The attempt to control the process dates back years, as seen in the emails, then continues at the time of the release of the files, with even bold attempts to control after the story had been blown wide open.
As mentioned in Part I, Gavin Schmidt emailed Lucia Liljegren, providing “a word to the wise” in an apparent attempt to halt Climategate’s promulgation. The connectedness of these climate scientists is also seen in this email. “Lucia, as I am certain you are aware, hacking into private emails is very illegal,” said Schmidt. “If legitimate, your scoop was therefore almost certainly obtained illegally.”
An interesting observation in this statement is his use of the words “if legitimate.” You may recall that the Climategate files had been uploaded to Gavin Schmidt’s site, RealClimate, approximately two days before the story broke on the Air Vent. “I had no idea where [the file] had come from or if they had been tampered with,” said Schmidt, when asked about the use of the term if legitimate. However, Schmidt could have easily authenticated their content because he was a participant in over one hundred of the email exchanges. The use of “if legitimate” appears to have been purposefully used in this correspondence with Lucia.
Even the mainstream media was not immune from the ire of the scorned climate scientists. According to Roger Pielke Jr., the New York Times writer Andy Revkin was threatened with the “Big Cutoff” from the climate science community by Michael Schlesinger, a climate scientist from the University of Illinois, for the sin of “gutter reportage” and for providing space in his Times blog for skeptics. This, coming after Climategate was fully exposed, shows the severity of the issue.

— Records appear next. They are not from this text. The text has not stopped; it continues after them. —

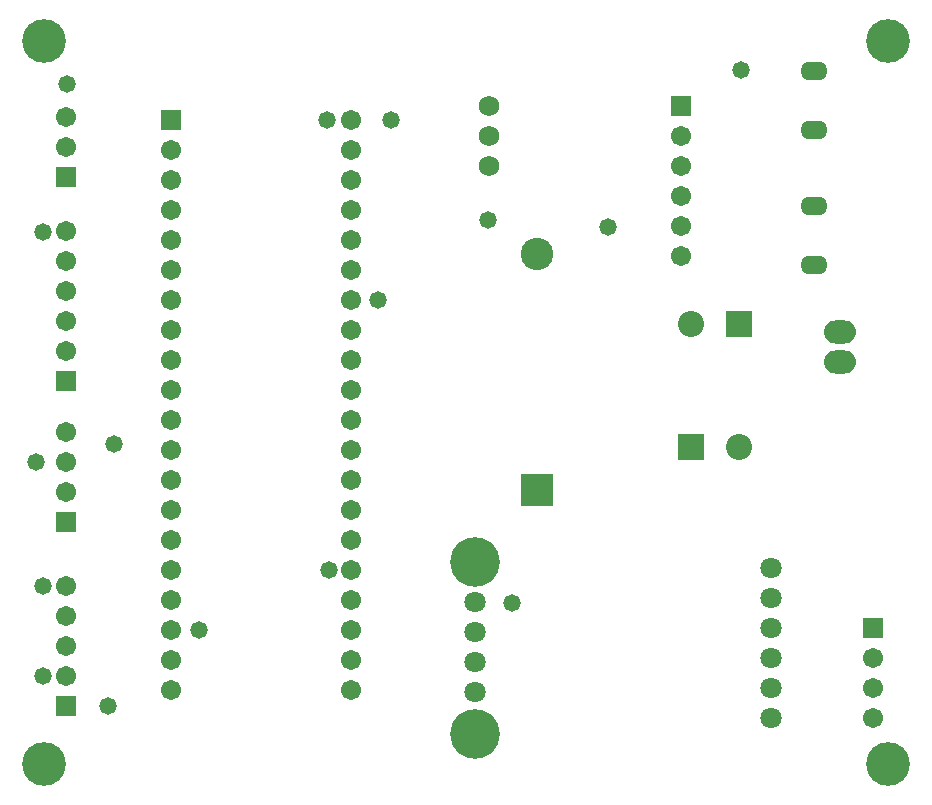
<source format=gts>
G04*
G04 #@! TF.GenerationSoftware,Altium Limited,Altium Designer,19.1.5 (86)*
G04*
G04 Layer_Color=8388736*
%FSLAX25Y25*%
%MOIN*%
G70*
G01*
G75*
%ADD16O,0.09068X0.06312*%
%ADD17R,0.06737X0.06737*%
%ADD18C,0.06737*%
%ADD19C,0.14580*%
%ADD20C,0.07099*%
%ADD21C,0.16548*%
%ADD22R,0.10800X0.10800*%
%ADD23C,0.10800*%
%ADD24C,0.06706*%
%ADD25R,0.06706X0.06706*%
%ADD26O,0.10642X0.07690*%
%ADD27C,0.06800*%
%ADD28C,0.08674*%
%ADD29R,0.08674X0.08674*%
%ADD30C,0.05800*%
D16*
X268500Y-21657D02*
D03*
Y-41342D02*
D03*
Y-86342D02*
D03*
Y-66657D02*
D03*
D17*
X54000Y-38000D02*
D03*
D18*
Y-48000D02*
D03*
Y-58000D02*
D03*
Y-68000D02*
D03*
Y-78000D02*
D03*
Y-88000D02*
D03*
Y-98000D02*
D03*
Y-108000D02*
D03*
Y-118000D02*
D03*
Y-128000D02*
D03*
Y-138000D02*
D03*
Y-148000D02*
D03*
Y-158000D02*
D03*
Y-168000D02*
D03*
Y-178000D02*
D03*
Y-188000D02*
D03*
Y-198000D02*
D03*
Y-208000D02*
D03*
Y-218000D02*
D03*
Y-228000D02*
D03*
X114000D02*
D03*
Y-218000D02*
D03*
Y-208000D02*
D03*
Y-198000D02*
D03*
Y-188000D02*
D03*
Y-178000D02*
D03*
Y-168000D02*
D03*
Y-158000D02*
D03*
Y-148000D02*
D03*
Y-138000D02*
D03*
Y-128000D02*
D03*
Y-118000D02*
D03*
Y-108000D02*
D03*
Y-98000D02*
D03*
Y-88000D02*
D03*
Y-78000D02*
D03*
Y-68000D02*
D03*
Y-58000D02*
D03*
Y-48000D02*
D03*
Y-38000D02*
D03*
D19*
X293189Y-11811D02*
D03*
Y-252689D02*
D03*
X11811Y-11811D02*
D03*
X11811Y-252689D02*
D03*
D20*
X155378Y-228839D02*
D03*
Y-218839D02*
D03*
Y-208839D02*
D03*
Y-198839D02*
D03*
X254000Y-237500D02*
D03*
Y-227500D02*
D03*
Y-217500D02*
D03*
Y-207500D02*
D03*
Y-197500D02*
D03*
Y-187500D02*
D03*
D21*
X155378Y-185531D02*
D03*
Y-242618D02*
D03*
D22*
X176000Y-161500D02*
D03*
D23*
Y-82760D02*
D03*
D24*
X19000Y-37000D02*
D03*
Y-47000D02*
D03*
Y-162000D02*
D03*
Y-152000D02*
D03*
Y-142000D02*
D03*
X288283Y-237500D02*
D03*
Y-227500D02*
D03*
Y-217500D02*
D03*
X19000Y-115000D02*
D03*
Y-105000D02*
D03*
Y-95000D02*
D03*
Y-85000D02*
D03*
Y-75000D02*
D03*
Y-193500D02*
D03*
Y-203500D02*
D03*
Y-213500D02*
D03*
Y-223500D02*
D03*
X224000Y-43500D02*
D03*
Y-53500D02*
D03*
Y-63500D02*
D03*
Y-73500D02*
D03*
Y-83500D02*
D03*
D25*
X19000Y-57000D02*
D03*
Y-172000D02*
D03*
X288283Y-207500D02*
D03*
X19000Y-125000D02*
D03*
Y-233500D02*
D03*
X224000Y-33500D02*
D03*
D26*
X277213Y-108579D02*
D03*
Y-118579D02*
D03*
D27*
X160000Y-53500D02*
D03*
Y-43500D02*
D03*
Y-33500D02*
D03*
D28*
X227500Y-105909D02*
D03*
X243500Y-147091D02*
D03*
D29*
X227500D02*
D03*
X243500Y-105909D02*
D03*
D30*
X106739Y-187871D02*
D03*
X244142Y-21335D02*
D03*
X199653Y-73697D02*
D03*
X159890Y-71335D02*
D03*
X167764Y-198894D02*
D03*
X123276Y-98106D02*
D03*
X35087Y-146138D02*
D03*
X11465Y-223500D02*
D03*
X33118Y-233500D02*
D03*
X11465Y-193382D02*
D03*
X9000Y-152043D02*
D03*
X11465Y-75272D02*
D03*
X105953Y-37870D02*
D03*
X63484Y-208000D02*
D03*
X127606Y-37870D02*
D03*
X19339Y-26059D02*
D03*
M02*

</source>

The global-warming establishment’s futile attempt to resist pressure from an opposing, grassroots collective caused a shift to occur – displaying a process known in certain scientific circles as self-organization. The new order that has emerged has placed a new definition on the label peer — that of an amorphous group of intelligent online observers, detached from the outcome, with an extremely solid grasp on the topic at hand. This peer-to-peer review network surrounds and attacks the study, in search of chinks in its armor. It’s not pretty, but through this social, open dialogue, problem areas inevitably rise to the top. In a case where politics comes into play, it appears that this review process is much more rigorous – it ostensibly sanitizes the outcome from the affects of interested parties.

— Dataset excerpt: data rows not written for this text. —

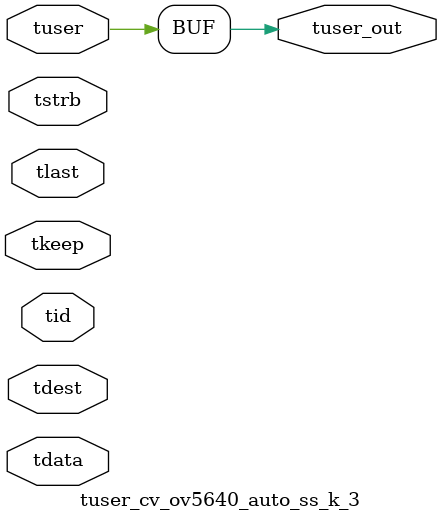
<source format=v>


`timescale 1ps/1ps

module tuser_cv_ov5640_auto_ss_k_3 #
(
parameter C_S_AXIS_TUSER_WIDTH = 1,
parameter C_S_AXIS_TDATA_WIDTH = 32,
parameter C_S_AXIS_TID_WIDTH   = 0,
parameter C_S_AXIS_TDEST_WIDTH = 0,
parameter C_M_AXIS_TUSER_WIDTH = 1
)
(
input  [(C_S_AXIS_TUSER_WIDTH == 0 ? 1 : C_S_AXIS_TUSER_WIDTH)-1:0     ] tuser,
input  [(C_S_AXIS_TDATA_WIDTH == 0 ? 1 : C_S_AXIS_TDATA_WIDTH)-1:0     ] tdata,
input  [(C_S_AXIS_TID_WIDTH   == 0 ? 1 : C_S_AXIS_TID_WIDTH)-1:0       ] tid,
input  [(C_S_AXIS_TDEST_WIDTH == 0 ? 1 : C_S_AXIS_TDEST_WIDTH)-1:0     ] tdest,
input  [(C_S_AXIS_TDATA_WIDTH/8)-1:0 ] tkeep,
input  [(C_S_AXIS_TDATA_WIDTH/8)-1:0 ] tstrb,
input                                                                    tlast,
output [C_M_AXIS_TUSER_WIDTH-1:0] tuser_out
);

assign tuser_out = {tuser[0:0]};

endmodule


</source>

This is the point that one must take from Climategate.
We no longer live in an age where a system can be entirely controlled. Information lacks the protective coat that it once had – bureaucracies can be infiltrated and cracked, and access to broadcast tools are pervasive. When a system is no longer operating correctly, pressures mount, causing an inevitable instability. And when the hands of Big Government play a part in molding the consensus, or in this case Big Global Government, the peer-to-peer review network and the undermedia will play the unavoidable role of getting to the truth – a truth desperately needed when crafting policy that will affect every living human and their offspring.
The Times’ Thomas Friedman recently stated, “The internet is an open sore of untreated, unfiltered information.” There is much truth in his statement. But when taken in context, it is spoken like a true gatekeeper. The quote came in response to how the undermedia exposed controversial information on former green jobs czar Van Jones.
Climategate was indeed an open sore – but it could only be seen on the internet, through the window of a tiny blog called the Air Vent, and treated by Steven Mosher, Steve McIntyre, and others through a new process called peer-to-peer review.
So take heed gatekeepers. The Undermedia has arrived. Peer-to-peer review has matured. Either operate effectively, or be self-organized out of existence.